Steven Kellogg and Margaret Mahey treasures |
Sometimes I have the privilege of putting my grandson to sleep, apparently a task no other babysitter is equipped to do, and we have a routine and it includes both the hard and the soft drugs, meaning real books hard, and animation or old Beatles songs on my phone, soft. He'd love to ditch the paper in favor of the electronic, but I won't let him. He can read, too, if he tries. He's almost six.

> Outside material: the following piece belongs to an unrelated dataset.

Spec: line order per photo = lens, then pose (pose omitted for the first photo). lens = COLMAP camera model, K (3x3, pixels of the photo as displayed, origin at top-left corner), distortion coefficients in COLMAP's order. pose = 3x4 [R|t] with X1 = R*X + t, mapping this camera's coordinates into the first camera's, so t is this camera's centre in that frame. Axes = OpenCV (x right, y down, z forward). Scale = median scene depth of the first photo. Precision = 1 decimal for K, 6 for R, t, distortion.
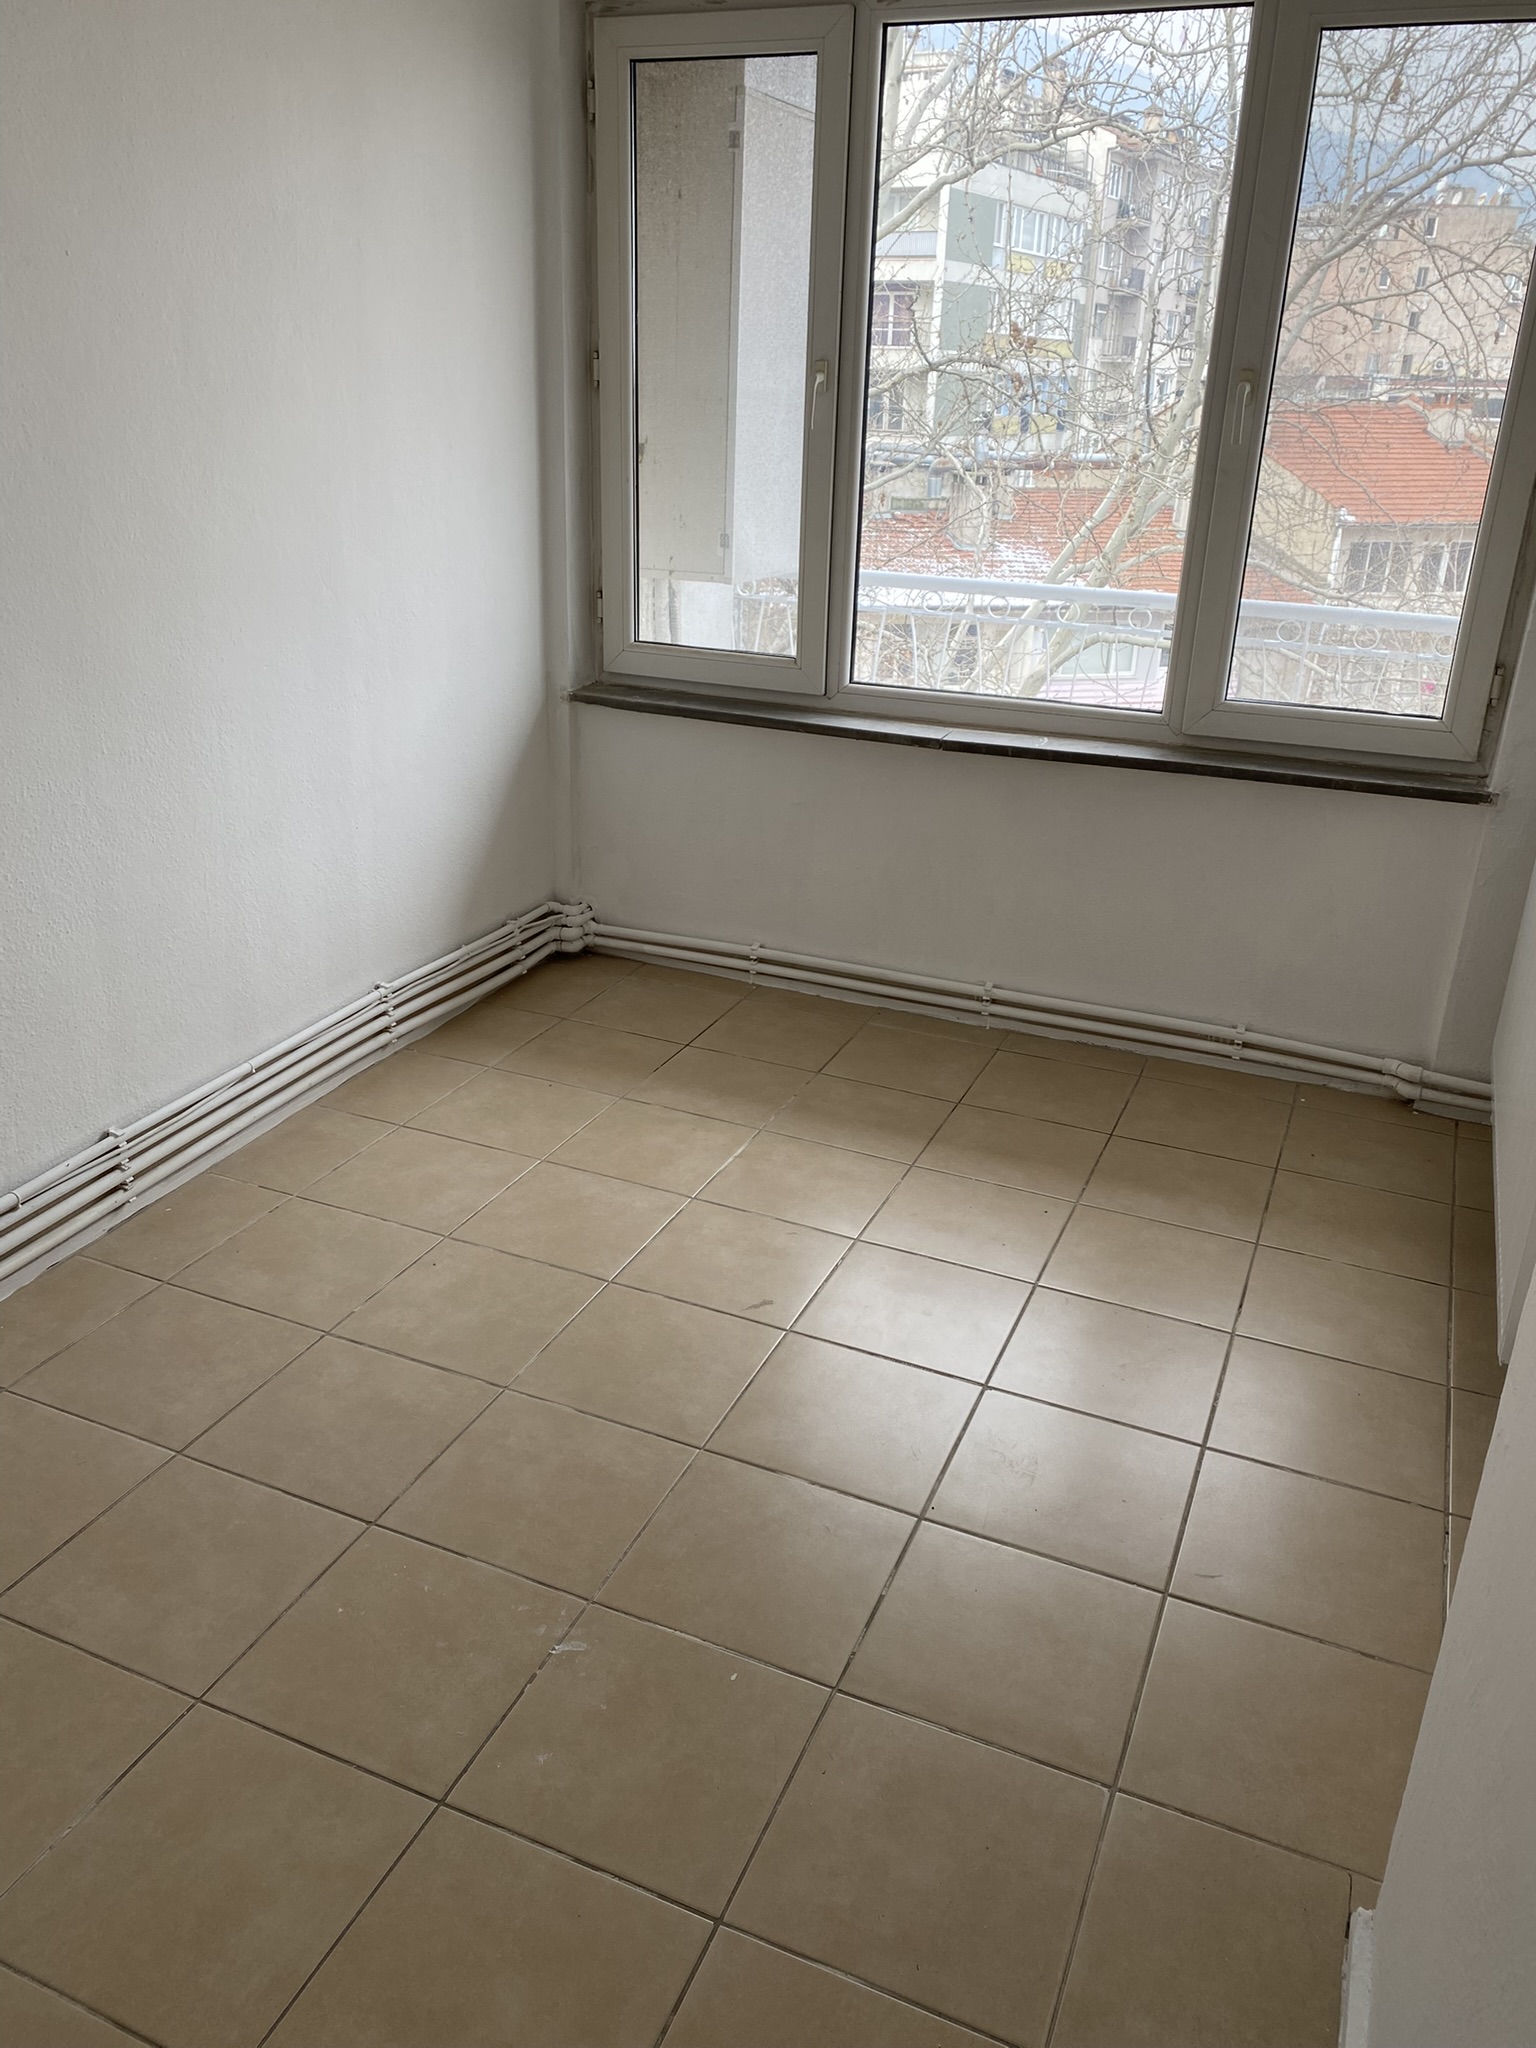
lens RADIAL K [[1569.5, 0, 755.6], [0, 1569.5, 1019.2], [0, 0, 1]] dist [0.057079, -0.066073]
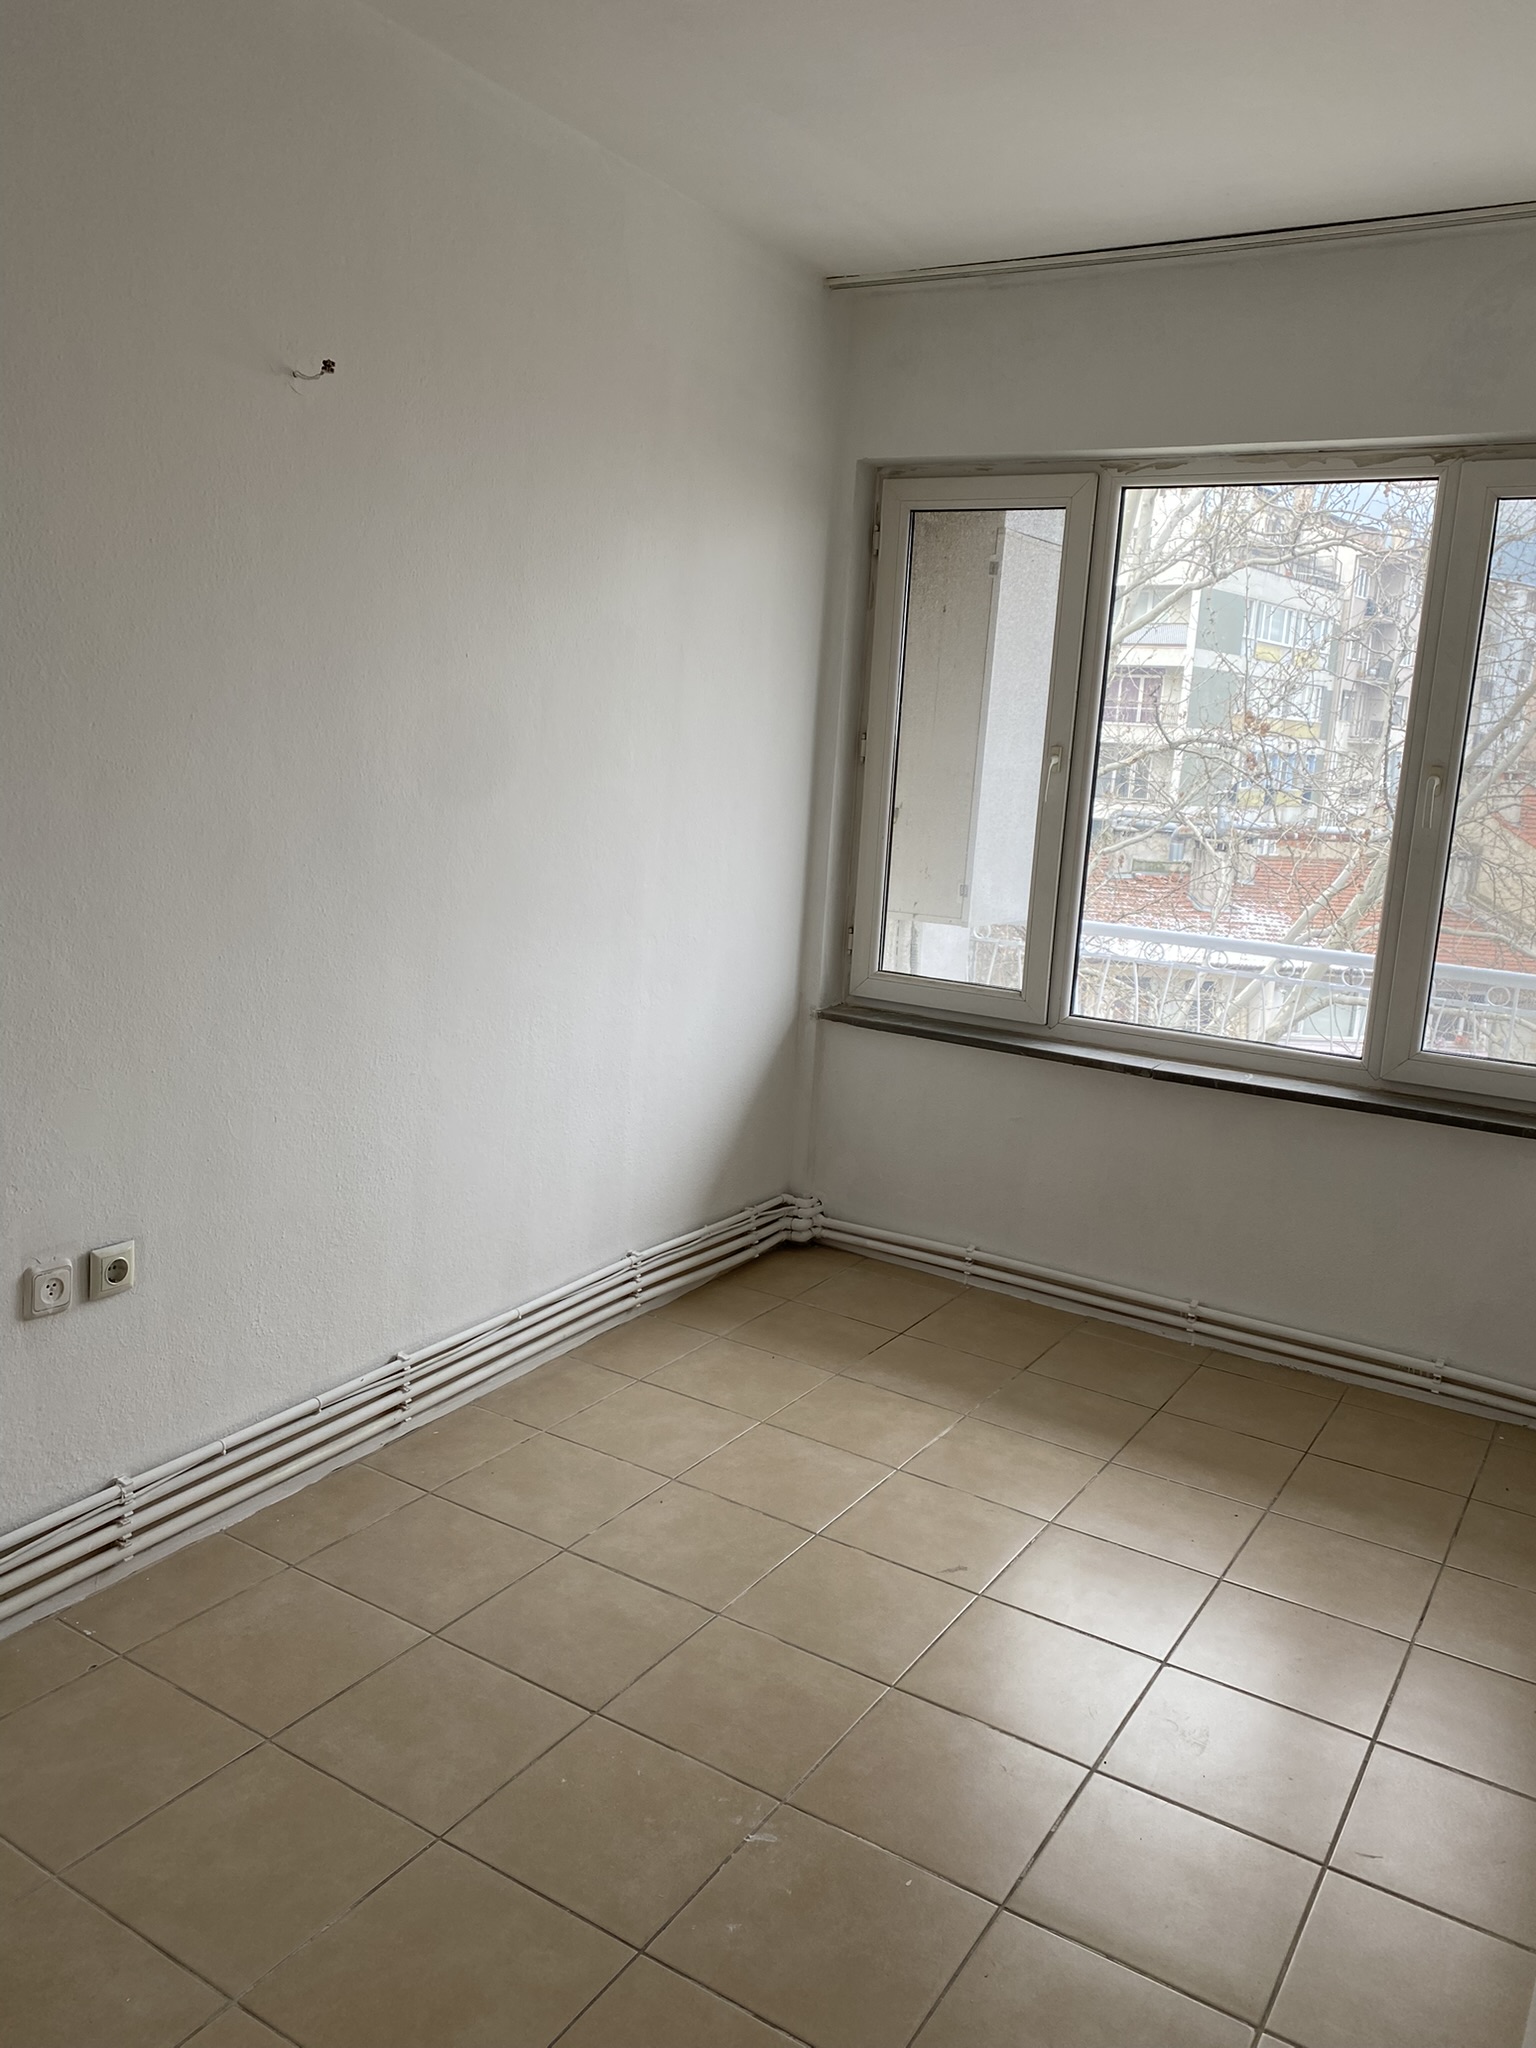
lens RADIAL K [[1569.5, 0, 757.8], [0, 1569.5, 1006.3], [0, 0, 1]] dist [0.057079, -0.066073]
pose [[0.987467, 0.055686, -0.147674, 0.006361], [-0.086460, 0.973658, -0.210988, 0.036734], [0.132035, 0.221111, 0.966269, -0.116107]]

Fact is, when children can't read yet, or are only just beginning to read, someone has to read to them, or should read to them, for reading is a wonderful sedative and we depend upon it to learn, that and other ways. Bedtime is the best time to introduce it. Mother Goose is totally out, by the way, a bad idea, as Into the Woods has made abundantly clear, too violent and libidinous. Aesop's fables, surely had a moral, but at what price, nightmares?
But remember the frog and toad books? They're still around. And if you've never met Robert, not lived through his experiences with hippos following him home from school, you haven't lived. We gorged on anything by Steven Kellogg in my family (Can I Keep Him?), and checking Amazon, there are no less than 641 pages of books by the celebrated author-illustrator. He also wrote the Pinkerton books. Let's not forget The Green Bath by Margaret Mahy, and Much Bigger Than Martin, a story in every younger brother's top five.
My daughter-in-law surprised me when she said that she sits on the floor with her little guys, just two, and they stare at her phone, watch the animated version of Goodnight Moon by Margaret Wise Brown. It is on YouTube. Don't judge. Watch it. I dare you to stay awake.
So that got me started, but when I showed it to their cousin one night, perched on his enormously tall bed in pajamas the very first time, he did not fall asleep and only wanted to see more animation. So we scrolled through the suggested children's books on video, rejecting most of them as too seedy or too boring, and suddenly we found The Duck Song. (The song by Bryant Oden, video, Forrest Whaley). This is not about Donald. It is an upbeat video-joke, obviously a song Bryant made-up while trying to put somebody to sleep, monotonous but cheery, seemingly never-ending, with a punchline at the end. We kind of love it. At almost six, my grandson gets it that the duck's mission is to annoy the guy at the lemonade stand. A duck walks up to a lemonade stand and he says to the man running the stand, "Hey, you got any. . .grapes?" The duck is teasing him, pure and simple.
Last night I have the honors, and as we cuddle up on this enormously high bed looking for something new and fun on YouTube, the closest thing to new and fun is a video of a small group of children between 5 and 13 watching The Duck Song, discussing their reactions. Some are really angry at the duck for being so annoying (they must have younger siblings). Some get it, like my grandson gets it, that it is fun to be the object of a prank, and it is fun to be the perpetrator of the joke, too. Best to be able to take it, even better, to predict it.
Great moral, teaching about being the brunt of a joke, handing over the control, even if it is to a duck. How many kids have avoided depression in just this way, by laughing at themselves?
therapydoc
P.S. I realize it is not that simple, avoiding depression, and the anti-bullying programs are late, but here to stay, for good reason. Bullying and child-adolescence are associated, so if your child is the object, do not tell him, Hey, just laugh along. Get a family therapist and talk to the people at the school. But there is such a thing as benign teasing, meant to be taken well.
And when I need a good laugh, all I have to do is ask a six-year-old, almost any six-year-old, "Hey, got any grapes?"
P.S.S. For all the years I've been blogging, I still don't know how to create links in a consistent fashion. Just know that any type that isn't black is probably a link to a book, or a movie, or a resource. It could be yellow, ochre, red, scarlet, or if you are color-challenged, another shade, but it will take you somewhere if you click on it.
3 comments:
Do you mean that about Mother Goose? :(
It never bothered me, honestly. :)
have you checked with the folks over at the shrink rap blog? they have a thing for emotional security ducks....
i checked out the video and found it annoying..but i don't hang out with that age bracket either...but I loved Steven Kellogg, Roald Dahl, etc..and still do! Books and bedtime rituals that involve music and stories help with sleep at any age.